AK Parti ve Yerel Seçimler
Başbakan Erdoğan, dünkü 'AK Parti Genişletilmiş İl Başkanları Toplantısı'ndaki tarihî konuşmasıyla, hem çoğunluğun gönlünü fethetti, hem de dolaylı olarak Mahallî Seçim için çalışmaların başlatılması talimatını verdi. Bu konuşmada, milletin sevgilisi olmuş bir karizmatik liderin heyecanını ve samimiyetini görüyorsunuz.
Erdoğan, "AK Parti, Selçuklu çınarının, Osmanlı çınarının, yani kökü çok derinlerde olan, dallarıyla tüm dünyayı kucaklayan o ulu çınarın gövdesinden gıdasını alan bir partidir. Yunus'un ifade ettiği gibi, 'Ete kemiğe büründüm, Yunus gibi göründüm' ifadesi var ya, oradan hareketle AK Parti 12 yıl önce 14 Ağustos 2001'de çok köklü, çok kadîm bir dâvânın tezahürü olarak AK Parti ismiyle görünerek ortaya çıkmış bir harekettir" diyor. Türkiye'nin hedeflerini, 2023 (Cumhuriyet'in 100. yıl dönümü) 2053 (İstanbul'un Fethi'nin 600. yıl dönümü) ve 2071 (Malazgirt Zaferi'nin 1000. yıl dönümü) olarak yaklaşık 60 yıllık bir perspektifte değerlendiriyor. Konuşmasında, Alparslan'dan, Fâtih'ten ve Atatürk'ten bahsederek enfes bir millî, tarihî, sosyolojik ve siyasî değerlendirmeyi 'Muhafazakâr Demokrat' kimliğiyle yapan Erdoğan, milletin sevdiği görüşlerini dile getirmiştir.

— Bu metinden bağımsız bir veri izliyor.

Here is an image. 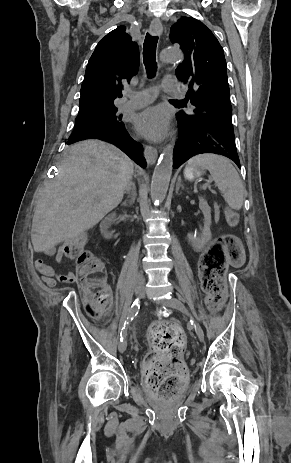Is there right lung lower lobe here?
Wrapping results in <instances>:
<instances>
[{
    "instance_id": "obj_1",
    "label": "right lung lower lobe",
    "mask_w": 291,
    "mask_h": 463,
    "mask_svg": "<svg viewBox=\"0 0 291 463\" xmlns=\"http://www.w3.org/2000/svg\"><path fill=\"white\" fill-rule=\"evenodd\" d=\"M85 139H100L109 142L124 153H126L138 165L145 168L146 160L143 157V147L140 143L134 141L127 133L124 125L122 127L110 130H97L82 134L77 137L69 138L67 144H72Z\"/></svg>"
}]
</instances>
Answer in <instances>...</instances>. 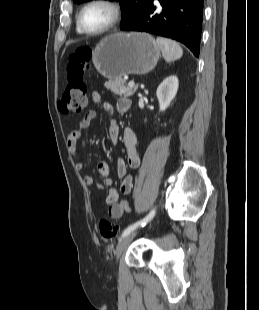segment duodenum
<instances>
[{
    "mask_svg": "<svg viewBox=\"0 0 259 310\" xmlns=\"http://www.w3.org/2000/svg\"><path fill=\"white\" fill-rule=\"evenodd\" d=\"M126 111V109H123L121 112H125Z\"/></svg>",
    "mask_w": 259,
    "mask_h": 310,
    "instance_id": "410a0bca",
    "label": "duodenum"
}]
</instances>
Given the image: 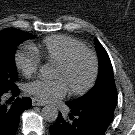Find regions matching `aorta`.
I'll return each instance as SVG.
<instances>
[{
    "label": "aorta",
    "mask_w": 135,
    "mask_h": 135,
    "mask_svg": "<svg viewBox=\"0 0 135 135\" xmlns=\"http://www.w3.org/2000/svg\"><path fill=\"white\" fill-rule=\"evenodd\" d=\"M40 75L43 78L50 79L53 75V70L48 65H43L40 68ZM42 117L47 122H54L58 117V110L55 106L46 105L42 109Z\"/></svg>",
    "instance_id": "obj_1"
}]
</instances>
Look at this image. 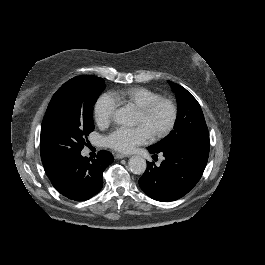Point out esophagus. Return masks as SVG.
Instances as JSON below:
<instances>
[{"label":"esophagus","instance_id":"esophagus-1","mask_svg":"<svg viewBox=\"0 0 265 265\" xmlns=\"http://www.w3.org/2000/svg\"><path fill=\"white\" fill-rule=\"evenodd\" d=\"M127 157H129V155H127V154H120V153L115 154L116 159H123V158H127Z\"/></svg>","mask_w":265,"mask_h":265}]
</instances>
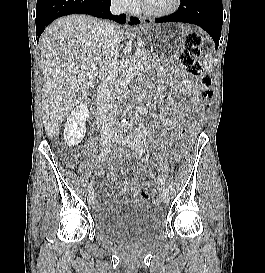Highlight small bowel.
Returning <instances> with one entry per match:
<instances>
[{"instance_id": "1", "label": "small bowel", "mask_w": 265, "mask_h": 273, "mask_svg": "<svg viewBox=\"0 0 265 273\" xmlns=\"http://www.w3.org/2000/svg\"><path fill=\"white\" fill-rule=\"evenodd\" d=\"M163 124L167 125L169 128H176L178 125H179V121L177 120H173V121H170L169 123H165L164 121H162ZM105 167L111 169L113 167V162L111 160H107L105 163H104ZM97 172L98 173H102L103 172V168L102 167H98L97 168ZM129 185L132 187V190L134 193H136V187H137V183H136V180L135 179H132L130 182H129ZM96 208L99 209L100 208V204L99 203H96Z\"/></svg>"}]
</instances>
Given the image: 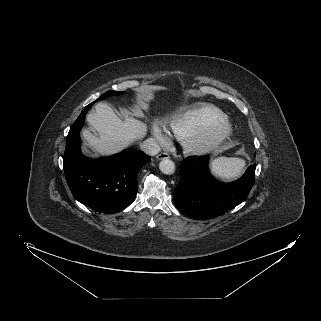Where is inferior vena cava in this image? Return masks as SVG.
I'll list each match as a JSON object with an SVG mask.
<instances>
[{
  "instance_id": "1",
  "label": "inferior vena cava",
  "mask_w": 321,
  "mask_h": 321,
  "mask_svg": "<svg viewBox=\"0 0 321 321\" xmlns=\"http://www.w3.org/2000/svg\"><path fill=\"white\" fill-rule=\"evenodd\" d=\"M140 148L142 151H144L147 155H150V156H155L161 150L158 143L152 138H149L143 141L140 144Z\"/></svg>"
}]
</instances>
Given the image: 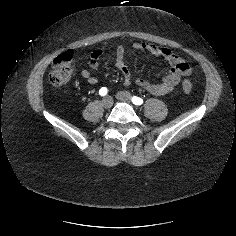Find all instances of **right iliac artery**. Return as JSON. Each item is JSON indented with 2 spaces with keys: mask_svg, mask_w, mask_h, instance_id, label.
I'll use <instances>...</instances> for the list:
<instances>
[{
  "mask_svg": "<svg viewBox=\"0 0 236 236\" xmlns=\"http://www.w3.org/2000/svg\"><path fill=\"white\" fill-rule=\"evenodd\" d=\"M108 90L106 87H102L100 90H99V94L101 96H105L107 94Z\"/></svg>",
  "mask_w": 236,
  "mask_h": 236,
  "instance_id": "obj_1",
  "label": "right iliac artery"
}]
</instances>
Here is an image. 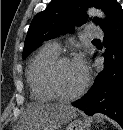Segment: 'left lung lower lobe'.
Returning a JSON list of instances; mask_svg holds the SVG:
<instances>
[{
  "mask_svg": "<svg viewBox=\"0 0 123 130\" xmlns=\"http://www.w3.org/2000/svg\"><path fill=\"white\" fill-rule=\"evenodd\" d=\"M104 69L98 74L84 98L72 103L87 115L105 114L123 128V10L120 8L110 26L103 30Z\"/></svg>",
  "mask_w": 123,
  "mask_h": 130,
  "instance_id": "left-lung-lower-lobe-1",
  "label": "left lung lower lobe"
}]
</instances>
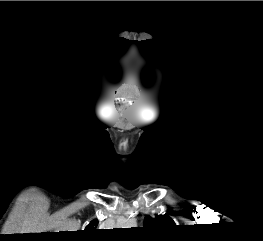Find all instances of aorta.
<instances>
[{"instance_id": "aorta-1", "label": "aorta", "mask_w": 263, "mask_h": 241, "mask_svg": "<svg viewBox=\"0 0 263 241\" xmlns=\"http://www.w3.org/2000/svg\"><path fill=\"white\" fill-rule=\"evenodd\" d=\"M136 225V222L133 219H128L123 223V226L128 227H134Z\"/></svg>"}]
</instances>
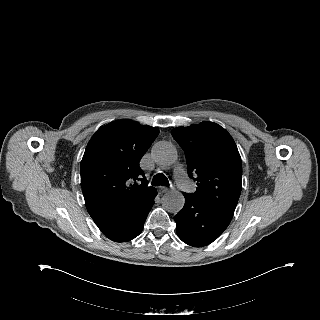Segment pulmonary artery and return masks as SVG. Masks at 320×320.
Here are the masks:
<instances>
[{"instance_id": "1", "label": "pulmonary artery", "mask_w": 320, "mask_h": 320, "mask_svg": "<svg viewBox=\"0 0 320 320\" xmlns=\"http://www.w3.org/2000/svg\"><path fill=\"white\" fill-rule=\"evenodd\" d=\"M174 178H175L176 183L180 187H183L186 185L189 186L191 184L190 180L186 176V173L180 167H178L174 170Z\"/></svg>"}]
</instances>
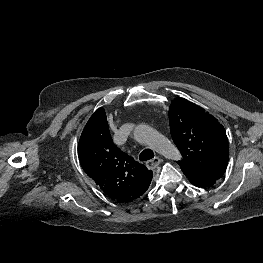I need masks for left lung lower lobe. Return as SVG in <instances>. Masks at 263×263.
Masks as SVG:
<instances>
[{
	"label": "left lung lower lobe",
	"instance_id": "obj_1",
	"mask_svg": "<svg viewBox=\"0 0 263 263\" xmlns=\"http://www.w3.org/2000/svg\"><path fill=\"white\" fill-rule=\"evenodd\" d=\"M183 173L193 185L202 188L212 186L223 176L217 172L185 171Z\"/></svg>",
	"mask_w": 263,
	"mask_h": 263
}]
</instances>
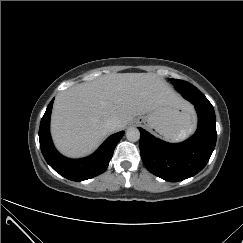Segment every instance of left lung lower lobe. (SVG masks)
<instances>
[{
  "label": "left lung lower lobe",
  "instance_id": "1",
  "mask_svg": "<svg viewBox=\"0 0 243 243\" xmlns=\"http://www.w3.org/2000/svg\"><path fill=\"white\" fill-rule=\"evenodd\" d=\"M198 114V129L182 143H167L139 128L140 152L145 167L154 175L178 182L196 175L210 159L216 144L215 112L202 92L192 84L177 89Z\"/></svg>",
  "mask_w": 243,
  "mask_h": 243
}]
</instances>
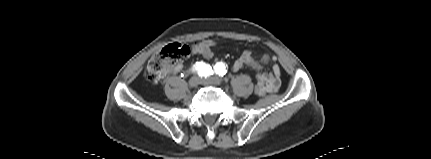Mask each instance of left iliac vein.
<instances>
[{
  "label": "left iliac vein",
  "instance_id": "1",
  "mask_svg": "<svg viewBox=\"0 0 431 159\" xmlns=\"http://www.w3.org/2000/svg\"><path fill=\"white\" fill-rule=\"evenodd\" d=\"M200 83L203 85H220L221 79L216 76L208 77V78L201 79Z\"/></svg>",
  "mask_w": 431,
  "mask_h": 159
}]
</instances>
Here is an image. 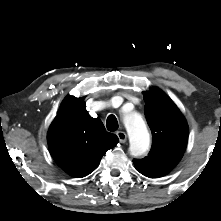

2014 Yerel Seçimi'nde aşağıdaki şartlar çerçevesinde AK Parti, yüzde 50'nin üzerine çıkabilir. Ancak bu şartlar gerçekleşmezse, seçimde yüzde 40'ın altına inme ihtimali vardır. Şöyle ki: 1. Gezi Olayları: Olayların başlangıcında AK Parti ve Erdoğan'ın yıpratıldığı düşünülmüşse de, olayların Türkiye düşmanı çevrelerin, taşeron terör örgütlerinin ve CHP'nin komplosu olduğu anlaşılmış; millet, liderine ve iradesine sahip çıkmış; Başbakan'ın kararlı tutumu neticesinde, olaylar Erdoğan'ı ve AK Parti'yi yıpratmak bir yana, puanını arttırmıştır.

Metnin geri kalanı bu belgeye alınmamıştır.